Fleetwood and Blackpool based fishermen are among those being targeted to get involved the new campaign, which hopes to carry out a detailed survey into the quantities of each species of shark.
The scheme has been set up by The Shark Trust and a number of different commercial fishing organisations to help protect stocks in the seas around the UK.
Ken Moran, chief executive officer of Fleetwood Fish Producers Organisation, based in Poulton Street in the town, believes estimating stocks of shark in the Irish sea is irrelevant because there is currently no commercial shark fishing operation off the Fylde Coast.
However, he admitted the conservation of sharks was important.
He said: “As far as I’m aware there’s only three species of shark that turn up round here.
“What The Shark Trust are bothered about is that sharks in the past have been finned and then thrown back into the sea alive.
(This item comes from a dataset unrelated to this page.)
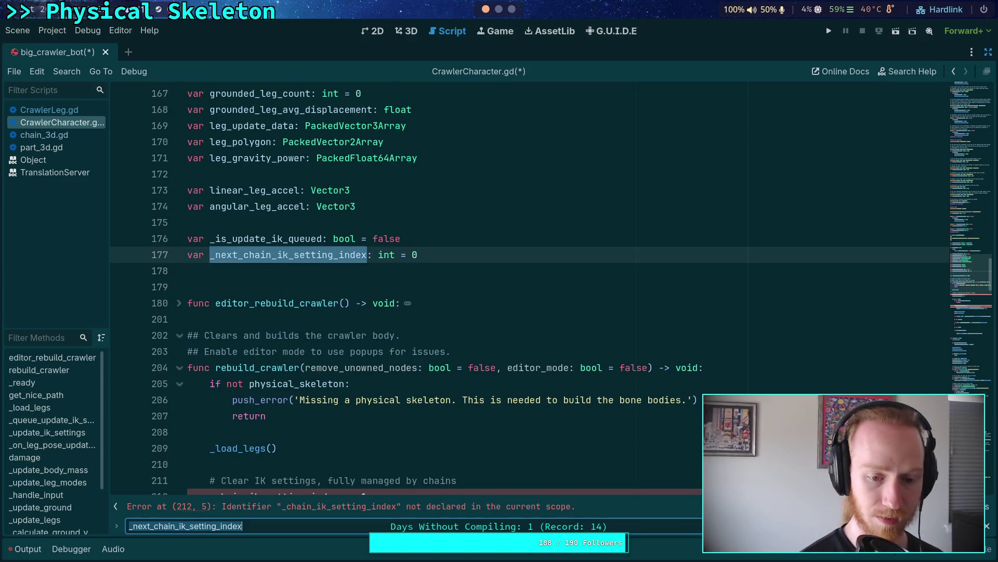
key(Return)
“It happens in Africa and the Indian Ocean now, but apart from recreational fishing there’s no commercial shark fishing in the UK.
“The only way you could catch sharks is by picking some up in your net by trawling for other species of fish.
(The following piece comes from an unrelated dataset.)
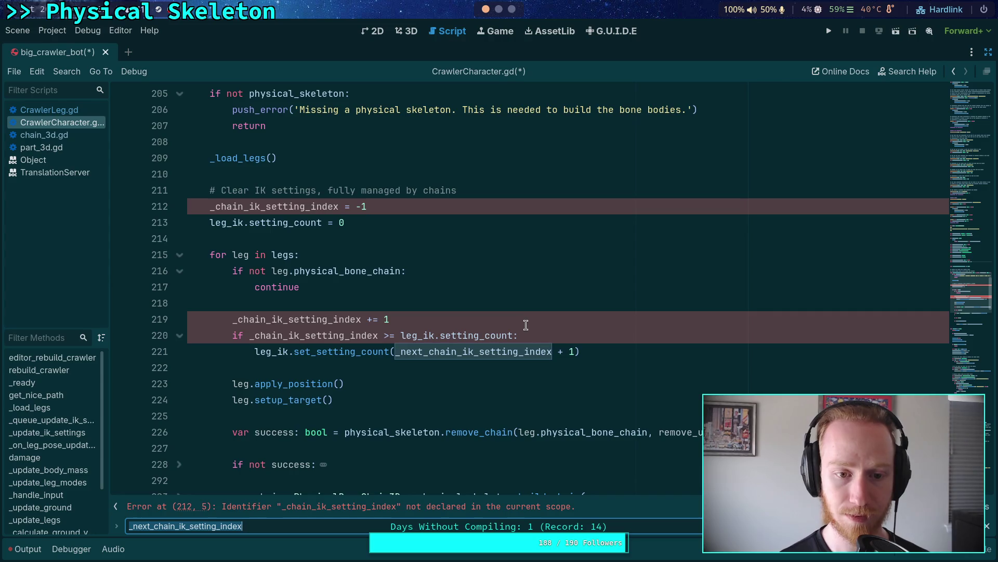
key(Return)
“If all the firms are no longer allowed to catch deep water sharks then that surely is a conservation measure.”
Mandy Knott, of the North West Fisheries and Conservation Authority, which is one of the organisations involved in setting up the project, said: “In the past there wasn’t a requirement to separate them out into the different species.
“It’s a project we’re very interested in because it’s hopefully going to come up with some more robust data on the species, so we’re looking forward to it.”
Ali Hood, director of conservation at The Shark Trust, said: “We’re currently in the process of engaging with different groups and different sectors.
“The key thing is we will be pleased to engage with fisherman from the Fylde Coast area and look forward to meeting people in the next few months.
“The project is focusing on North West England because in the past a lot of work of this nature has been focused on the South West so it’s great to be able to do this work in other regions.”
Fishermen at North Sea ports such as Grimsby, Hull and Whitby are also being sought for the project.
Fishermen participating in the project will be given materials to help identify various species currently under threat such as the small-spotted catshark, the starry smoothhound shark and the cuckoo ray.